The Davis Tax Committee Report has acknowledged that these existing taxes are sufficient, although they also note that better administration of these taxes is needed.
Arguably, SARS should continue to focus on tax compliance rather than implementing new taxes. We have seen this trend over the last three budgets.

I don't think a wealth tax will move the needle. If you look at wealth taxes globally, of over 20 countries who introduced them, only three countries still have them.
What are the unintended consequences of a wealth tax?
Whether it’s rugby or tax, there are always unintended consequences when new laws or regulations are introduced. The (inevitable) unintended consequences of a wealth tax will depend on how the government implements it.
Wealthy individuals, who have the means, might choose to move their assets or even relocate to countries without such taxes. If the tax is applied to specific assets, people might start shifting their investments to avoid the tax, which could distort financial decisions.
For our entrepreneurs, cash flow is king and wealth taxes could be problematic for them as it is a tax on an asset value, not on income. Many entrepreneurs are “cash hungry”, needing to access facilities to meet their monthly costs while they wait for revenue to come in. A wealth tax would thus be a further burden on their cash flows, impacting their growth and the economy as a whole.
For our entrepreneurs, cash flow is king and wealth taxes could be problematic for them as it is a tax on an asset value, not on income.

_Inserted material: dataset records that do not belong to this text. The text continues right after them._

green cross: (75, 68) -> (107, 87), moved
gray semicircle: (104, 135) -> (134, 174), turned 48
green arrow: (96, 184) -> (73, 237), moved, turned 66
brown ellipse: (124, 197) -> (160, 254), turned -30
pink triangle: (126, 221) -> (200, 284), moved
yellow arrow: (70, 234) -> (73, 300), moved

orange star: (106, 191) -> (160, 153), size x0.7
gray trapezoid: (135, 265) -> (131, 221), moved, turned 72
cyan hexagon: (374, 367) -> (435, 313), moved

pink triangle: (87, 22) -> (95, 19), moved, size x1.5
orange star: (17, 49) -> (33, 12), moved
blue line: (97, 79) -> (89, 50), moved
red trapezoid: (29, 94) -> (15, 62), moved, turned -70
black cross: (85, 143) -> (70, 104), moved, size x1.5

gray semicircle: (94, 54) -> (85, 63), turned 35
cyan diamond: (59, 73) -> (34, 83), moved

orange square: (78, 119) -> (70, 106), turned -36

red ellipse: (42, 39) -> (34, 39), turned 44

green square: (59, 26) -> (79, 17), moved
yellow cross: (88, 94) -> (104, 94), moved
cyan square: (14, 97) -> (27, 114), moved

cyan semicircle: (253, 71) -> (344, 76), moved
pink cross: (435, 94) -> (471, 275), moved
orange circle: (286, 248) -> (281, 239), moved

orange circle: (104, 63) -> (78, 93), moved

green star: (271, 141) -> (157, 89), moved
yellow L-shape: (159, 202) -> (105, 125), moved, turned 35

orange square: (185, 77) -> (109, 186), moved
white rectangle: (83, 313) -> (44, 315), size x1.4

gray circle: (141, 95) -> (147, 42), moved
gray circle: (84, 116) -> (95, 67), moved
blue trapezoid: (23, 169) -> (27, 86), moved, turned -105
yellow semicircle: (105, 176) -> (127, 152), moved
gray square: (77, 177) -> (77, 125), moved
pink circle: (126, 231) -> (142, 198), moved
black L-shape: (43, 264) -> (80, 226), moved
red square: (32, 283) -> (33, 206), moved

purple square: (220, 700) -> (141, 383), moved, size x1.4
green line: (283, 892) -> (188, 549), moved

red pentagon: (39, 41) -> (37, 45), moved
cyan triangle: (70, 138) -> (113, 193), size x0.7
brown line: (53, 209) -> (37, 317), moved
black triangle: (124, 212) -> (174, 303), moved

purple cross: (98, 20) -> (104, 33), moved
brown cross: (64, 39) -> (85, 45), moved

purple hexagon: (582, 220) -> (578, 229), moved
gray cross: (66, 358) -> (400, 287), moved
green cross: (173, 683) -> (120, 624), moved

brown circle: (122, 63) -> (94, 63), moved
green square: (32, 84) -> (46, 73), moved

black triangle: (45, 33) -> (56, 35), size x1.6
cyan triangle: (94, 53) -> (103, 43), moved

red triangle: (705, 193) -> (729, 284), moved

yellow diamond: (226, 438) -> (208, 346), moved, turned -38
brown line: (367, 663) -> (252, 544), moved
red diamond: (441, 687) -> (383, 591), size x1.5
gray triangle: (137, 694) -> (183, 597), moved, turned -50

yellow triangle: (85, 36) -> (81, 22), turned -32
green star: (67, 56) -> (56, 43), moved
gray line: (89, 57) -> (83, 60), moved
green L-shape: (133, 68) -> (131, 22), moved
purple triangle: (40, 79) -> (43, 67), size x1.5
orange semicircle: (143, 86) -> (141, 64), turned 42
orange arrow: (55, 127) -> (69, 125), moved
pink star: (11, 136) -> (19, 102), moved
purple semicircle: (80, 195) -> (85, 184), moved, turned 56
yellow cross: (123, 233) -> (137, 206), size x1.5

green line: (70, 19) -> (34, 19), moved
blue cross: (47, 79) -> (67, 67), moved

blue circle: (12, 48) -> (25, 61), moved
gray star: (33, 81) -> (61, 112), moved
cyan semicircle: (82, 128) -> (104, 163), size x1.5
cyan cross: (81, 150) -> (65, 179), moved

A recent OECD report on wealth taxes stated that these kinds of taxes often act as an incentive to hide assets, leading to a decline in tax morality. The OECD report acknowledged that wealth taxes disincentivise entrepreneurship, harming innovation and long-term growth.
What are the alternatives?
There is no silver bullet (or tax on the value of the silver bullet) to solve South Africa’s government revenue problems. We need to see continued improvement and discipline across the many areas, including:
- Lower government expenditure and debt.
- Resourcing SARS: the government should continue to improve the existing infrastructure at SARS. There needs to be better administration of taxes, not new ones.
- Keep focusing on compliance and data: SARS has increased access to data received from the Common Reporting Standard, and they need to leverage this. They also need to ensure they don’t treat taxpayers who are “playing ball” as if they are not. They need to focus on the taxpayers they don’t know about.
- Continued relaxation of exchange controls: This encourages foreign investment in South Africa.
- More taxpayers: Most importantly, we need more taxpayers and thus need policies that grow the economy and the tax base. This is the only sustainable solution.
The sentiment within the Investec group and across our clients, both locally and internationally, is cautiously optimistic about South Africa’s economic future. Our clients are more pro-SA than previously. Government should think twice before adopting wealth taxes, which are unlikely to achieve what they are set out to achieve.